Suor Tosca, il cui compleanno cade proprio oggi, arriva da Napoli. Padre muratore, madre casalinga, un fratello oggi colonnello nell’esercito, Tosca voleva fare l’infermiera. Conclusi gli studi magistrali, si iscrive a lettere moderne, ma nel 1989 partecipa al concorso per entrare in polizia. Ha 18 anni e questo è il secondo concorso aperto anche alle donne. Supera tutte le prove e prende servizio nel commissariato di Torpignattara a Roma. «Mi piaceva il contatto con la gente e l’idea di dare una mano a chi aveva bisogno. Anche questa è una missione e molti poliziotti la vivono proprio così». In tutti questi anni non dimentica mai il suo cammino di fede «iniziato – racconta – all’età di 3 anni in parrochia, grazie alla madre molto religiosa». A nove anni ottiene il permesso di recitare il rosario e vive la vita della sua comunità come catechista. D’estate, con i ritiri spirituali, inizia il suo legame mai interrotto con le Apostoline di Castel Gandolfo, dalle quali tornerà dopo sei anni in Polizia.

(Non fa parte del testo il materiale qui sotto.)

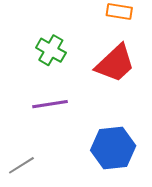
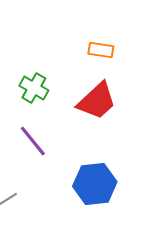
purple line: (50, 104) -> (33, 141), turned 60

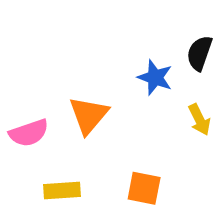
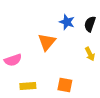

Un incontro le cambia la vita: «Fui trasferita al commissariato di Napoli per stare più vicina alla mia famiglia – racconta –. Una sera i colleghi arrestarono un ragazzo. In attesa della convalida del giudice, fui incaricata della sua vigilanza, così presi a parlare un po’ con lui. Era la prima volta che veniva arrestato. Era fragile e spaventato. A un certo punto mi chiese se potessi abbracciarlo. Gli dissi di no, perché non era previsto dal regolamento. Tornata a casa – prosegue – mi guardai allo specchio. Mi chiesi: ‘Chi stai diventando?’. Ho detto no a un bisogno essenziale di una persona: quell’abbraccio negato me lo sono portato dietro ancora oggi». Tosca chiede così un’aspettativa per motivi religiosi, ma le viene negata. Capisce che deve fare una scelta. Molla tutto, fidanzato, lavoro, famiglia e torna a Roma dalle Apostoline: «Era il luogo dove il Signore mi chiamava ad esprimere il senso della mia vita».

Da nove anni è a Pisa nella chiesa universitaria di San Frediano e, con quattro consorelle collabora con i quattro padri gesuiti: «Viviamo con i giovani e li aiutiamo nella loro ricerca per capire quale sia la loro vocazione. Il mio servizio è ascoltarli e interessarmi a loro. Anche questo è un modo per restituire quell’abbraccio negato, anni fa».